_TASK_
Which lines below contain "Cause"? Pull them out.

_PROVIDED DATA_

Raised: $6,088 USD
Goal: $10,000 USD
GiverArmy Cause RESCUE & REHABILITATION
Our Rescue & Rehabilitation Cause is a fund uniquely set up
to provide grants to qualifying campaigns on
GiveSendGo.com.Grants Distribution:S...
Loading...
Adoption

_RESULT OF THIS EXERCISE_
GiverArmy Cause RESCUE & REHABILITATION
Our Rescue & Rehabilitation Cause is a fund uniquely set up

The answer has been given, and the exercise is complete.